Work required: Could you transcribe each entry below exactly, minus the images?

Data in this exercise:

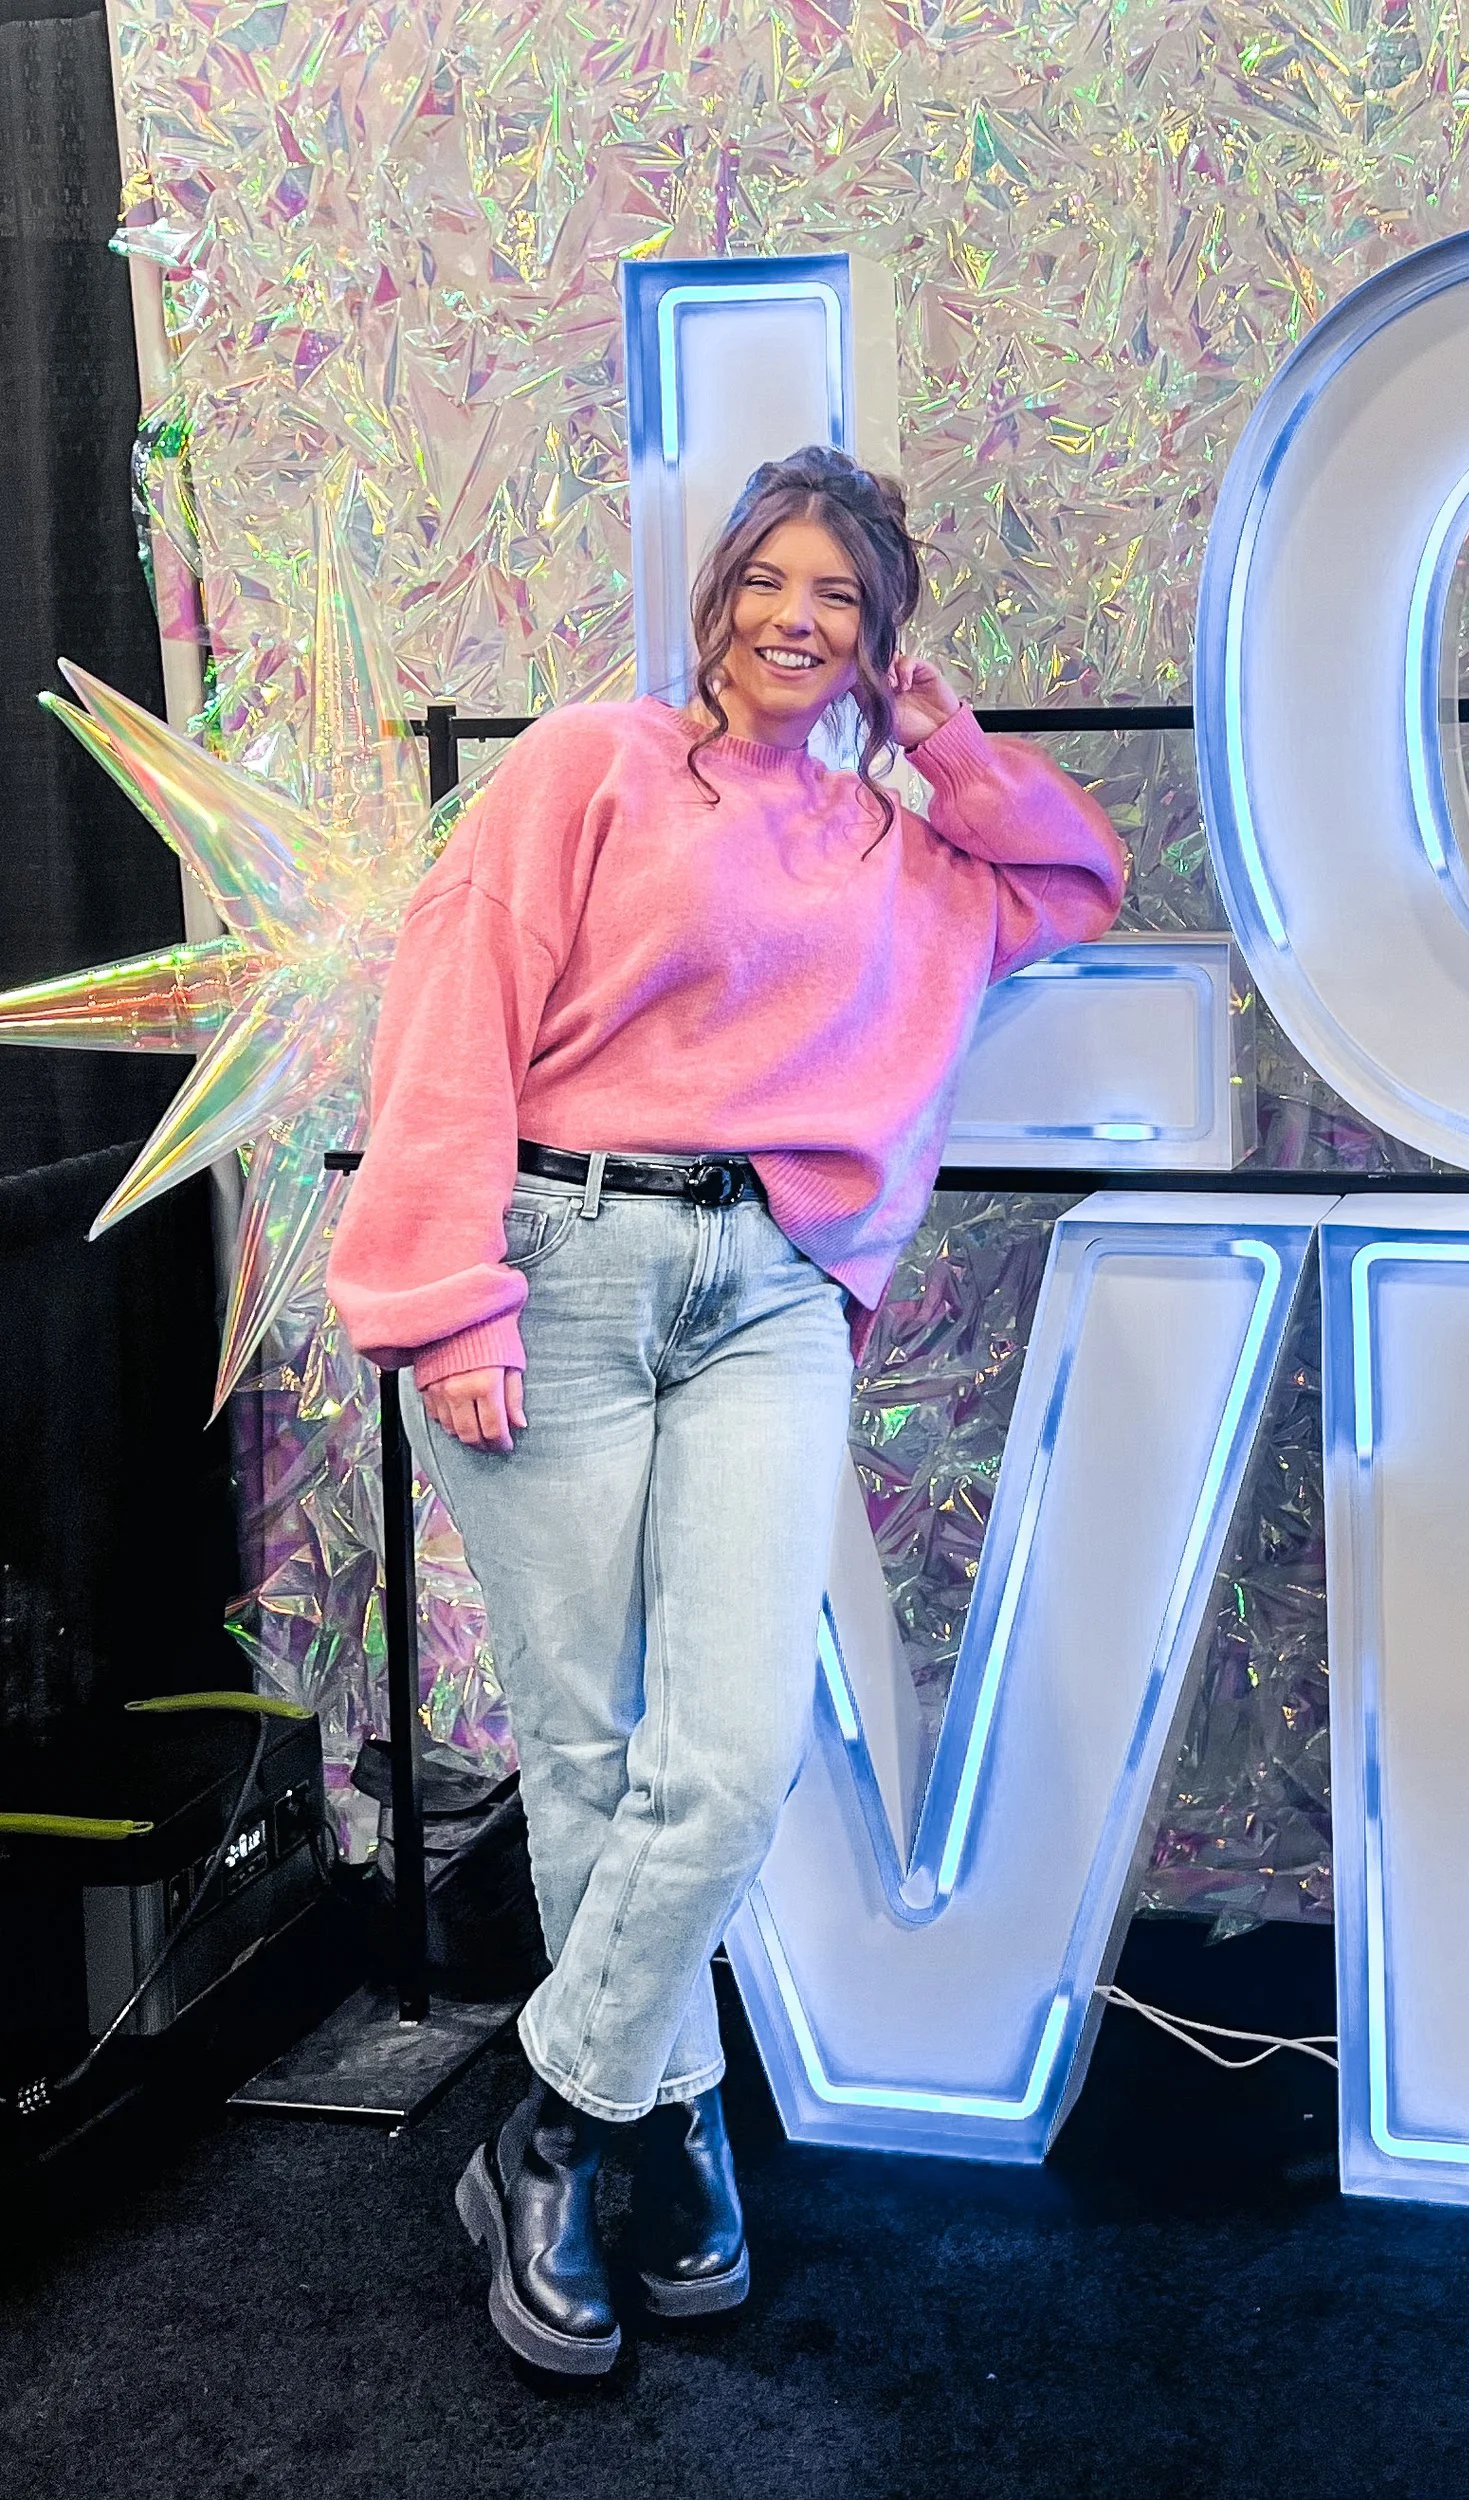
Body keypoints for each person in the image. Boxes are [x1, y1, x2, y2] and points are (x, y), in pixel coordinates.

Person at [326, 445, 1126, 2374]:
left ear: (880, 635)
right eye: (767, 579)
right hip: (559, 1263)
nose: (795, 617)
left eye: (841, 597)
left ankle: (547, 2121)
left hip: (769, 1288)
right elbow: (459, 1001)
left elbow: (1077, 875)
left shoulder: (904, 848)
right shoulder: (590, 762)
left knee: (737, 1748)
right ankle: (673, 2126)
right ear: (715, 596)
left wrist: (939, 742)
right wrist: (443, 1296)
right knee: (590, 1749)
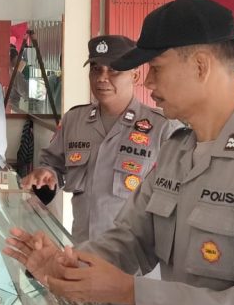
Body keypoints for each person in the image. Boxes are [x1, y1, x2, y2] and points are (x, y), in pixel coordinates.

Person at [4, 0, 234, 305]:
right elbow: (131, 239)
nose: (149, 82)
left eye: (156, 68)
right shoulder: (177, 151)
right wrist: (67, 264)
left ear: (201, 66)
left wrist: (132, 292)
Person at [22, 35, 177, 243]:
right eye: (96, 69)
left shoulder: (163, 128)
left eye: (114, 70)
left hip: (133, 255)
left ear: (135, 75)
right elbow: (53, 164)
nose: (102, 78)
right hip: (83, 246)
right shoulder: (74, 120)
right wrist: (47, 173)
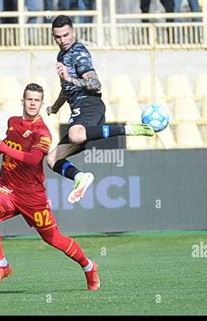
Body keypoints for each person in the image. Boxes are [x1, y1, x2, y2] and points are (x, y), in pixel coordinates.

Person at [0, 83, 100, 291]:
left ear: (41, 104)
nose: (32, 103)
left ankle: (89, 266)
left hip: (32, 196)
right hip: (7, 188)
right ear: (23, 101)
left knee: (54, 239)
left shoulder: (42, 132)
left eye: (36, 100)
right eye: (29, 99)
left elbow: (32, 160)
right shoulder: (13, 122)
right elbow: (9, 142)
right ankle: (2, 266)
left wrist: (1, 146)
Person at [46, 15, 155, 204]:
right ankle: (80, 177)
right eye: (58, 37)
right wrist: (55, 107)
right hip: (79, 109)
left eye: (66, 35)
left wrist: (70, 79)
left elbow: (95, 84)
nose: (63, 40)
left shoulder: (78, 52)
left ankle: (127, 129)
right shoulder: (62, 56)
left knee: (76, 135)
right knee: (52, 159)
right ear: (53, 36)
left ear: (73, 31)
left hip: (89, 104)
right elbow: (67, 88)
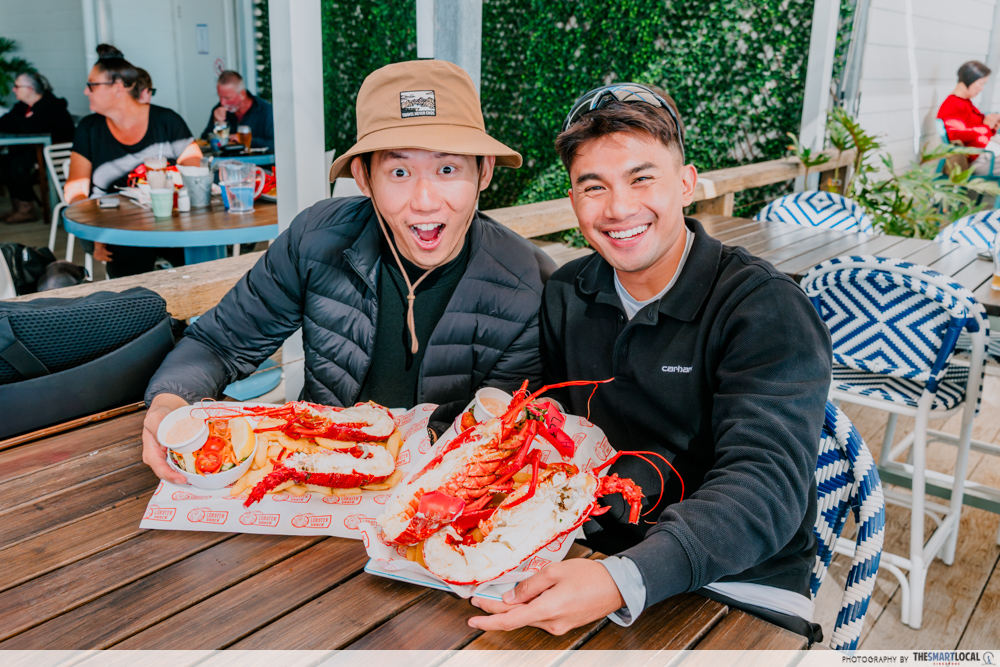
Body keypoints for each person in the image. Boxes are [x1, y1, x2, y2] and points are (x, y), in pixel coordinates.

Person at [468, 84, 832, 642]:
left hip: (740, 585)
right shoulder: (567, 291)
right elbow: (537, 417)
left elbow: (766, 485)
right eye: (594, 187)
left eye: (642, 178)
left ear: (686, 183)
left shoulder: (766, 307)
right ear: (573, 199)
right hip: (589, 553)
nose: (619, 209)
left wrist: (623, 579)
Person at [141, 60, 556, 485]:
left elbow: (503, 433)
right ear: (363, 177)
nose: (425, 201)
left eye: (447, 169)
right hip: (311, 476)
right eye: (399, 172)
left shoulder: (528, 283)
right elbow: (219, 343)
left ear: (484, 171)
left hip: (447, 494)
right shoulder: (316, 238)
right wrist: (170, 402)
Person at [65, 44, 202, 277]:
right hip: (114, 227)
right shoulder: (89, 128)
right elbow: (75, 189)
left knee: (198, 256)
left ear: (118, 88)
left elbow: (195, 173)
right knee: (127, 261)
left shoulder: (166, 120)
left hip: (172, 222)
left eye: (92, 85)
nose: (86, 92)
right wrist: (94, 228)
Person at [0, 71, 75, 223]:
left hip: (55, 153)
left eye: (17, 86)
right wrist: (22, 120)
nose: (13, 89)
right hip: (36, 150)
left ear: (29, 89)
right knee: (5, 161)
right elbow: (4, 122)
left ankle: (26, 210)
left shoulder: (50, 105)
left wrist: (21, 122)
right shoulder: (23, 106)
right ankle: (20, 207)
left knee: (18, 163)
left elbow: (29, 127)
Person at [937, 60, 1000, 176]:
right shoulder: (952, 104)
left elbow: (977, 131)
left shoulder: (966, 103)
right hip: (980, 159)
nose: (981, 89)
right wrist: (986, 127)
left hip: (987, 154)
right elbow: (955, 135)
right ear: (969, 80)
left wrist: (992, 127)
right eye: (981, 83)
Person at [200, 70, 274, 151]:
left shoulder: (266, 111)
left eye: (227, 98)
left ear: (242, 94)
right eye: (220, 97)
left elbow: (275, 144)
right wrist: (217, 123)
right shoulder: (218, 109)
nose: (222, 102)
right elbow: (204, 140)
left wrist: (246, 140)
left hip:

Finished exercise:
Body keypoints for each person in the image. Boxes are [x1, y1, x2, y2] and points are (x, y), in pixel coordinates.

Person at [326, 445, 1126, 2374]:
left ear: (880, 635)
right eye: (767, 579)
right hip: (559, 1263)
nose: (795, 617)
left eye: (841, 597)
left ankle: (547, 2121)
left hip: (769, 1288)
right elbow: (459, 1001)
left elbow: (1077, 875)
left shoulder: (904, 848)
right shoulder: (590, 762)
left knee: (737, 1748)
right ankle: (673, 2126)
right ear: (715, 596)
left wrist: (939, 742)
right wrist: (443, 1296)
right knee: (590, 1749)
Body keypoints for each person in the image. Boxes are [x1, y1, x2, y2] and points are (x, y), in pixel coordinates.

Person at [4, 0, 234, 305]:
right elbow: (131, 239)
nose: (149, 82)
left eye: (156, 68)
right shoulder: (177, 151)
right wrist: (67, 264)
left ear: (201, 66)
left wrist: (132, 292)
Person at [22, 35, 177, 243]:
right eye: (96, 69)
left shoulder: (163, 128)
left eye: (114, 70)
left hip: (133, 255)
left ear: (135, 75)
right elbow: (53, 164)
nose: (102, 78)
right hip: (83, 246)
right shoulder: (74, 120)
right wrist: (47, 173)
Body keypoints for each person in the image. Boxes are [x1, y1, x2, y2] and points are (x, y), in pixel coordinates.

Person at [0, 83, 100, 291]:
left ear: (41, 104)
nose: (32, 103)
left ankle: (89, 266)
left hip: (32, 196)
right hip: (7, 188)
right ear: (23, 101)
left knee: (54, 239)
left shoulder: (42, 132)
left eye: (36, 100)
right eye: (29, 99)
left elbow: (32, 160)
right shoulder: (13, 122)
right elbow: (9, 142)
right ankle: (2, 266)
left wrist: (1, 146)
Person at [46, 15, 155, 204]:
right ankle: (80, 177)
right eye: (58, 37)
right wrist: (55, 107)
right hip: (79, 109)
left eye: (66, 35)
left wrist: (70, 79)
left elbow: (95, 84)
nose: (63, 40)
left shoulder: (78, 52)
left ankle: (127, 129)
right shoulder: (62, 56)
left knee: (76, 135)
right knee: (52, 159)
right ear: (53, 36)
left ear: (73, 31)
left hip: (89, 104)
right elbow: (67, 88)
Body keypoints for each person in the image. Boxes are [x1, y1, x2, y2] and points are (x, y), in pixel coordinates.

Person at [468, 84, 832, 642]:
left hip: (740, 585)
right shoulder: (567, 291)
right elbow: (537, 417)
left elbow: (766, 485)
right eye: (594, 187)
left eye: (642, 178)
left ear: (686, 183)
left shoulder: (766, 307)
right ear: (573, 199)
right hip: (589, 553)
nose: (619, 209)
left wrist: (623, 579)
Person at [141, 60, 556, 485]:
left elbow: (503, 433)
right ear: (363, 177)
nose: (425, 201)
left eye: (447, 169)
right hip: (311, 476)
right eye: (399, 172)
left shoulder: (528, 283)
right elbow: (219, 343)
left ear: (484, 171)
left hip: (447, 494)
right shoulder: (316, 238)
right wrist: (170, 402)
Person at [65, 44, 202, 277]:
right hip: (114, 227)
right shoulder: (89, 128)
right elbow: (75, 189)
left knee: (198, 256)
left ear: (118, 88)
left elbow: (195, 173)
right knee: (127, 261)
left shoulder: (166, 120)
left hip: (172, 222)
left eye: (92, 85)
nose: (86, 92)
right wrist: (94, 228)
Person at [0, 71, 75, 223]:
left hip: (55, 153)
left eye: (17, 86)
right wrist: (22, 120)
nose: (13, 89)
right hip: (36, 150)
left ear: (29, 89)
right knee: (5, 161)
right elbow: (4, 122)
left ankle: (26, 210)
left shoulder: (50, 105)
left wrist: (21, 122)
right shoulder: (23, 106)
right ankle: (20, 207)
left knee: (18, 163)
left elbow: (29, 127)
Person at [937, 60, 1000, 176]:
right shoulder: (952, 104)
left elbow: (977, 131)
left shoulder: (966, 103)
right hip: (980, 159)
nose: (981, 89)
right wrist: (986, 127)
left hip: (987, 154)
right elbow: (955, 135)
right ear: (969, 80)
left wrist: (992, 127)
right eye: (981, 83)
Person at [200, 70, 274, 151]:
left shoulder: (266, 111)
left eye: (227, 98)
left ear: (242, 94)
right eye: (220, 97)
left elbow: (275, 144)
right wrist: (217, 123)
right shoulder: (218, 109)
nose: (222, 102)
right elbow: (204, 140)
left wrist: (246, 140)
left hip:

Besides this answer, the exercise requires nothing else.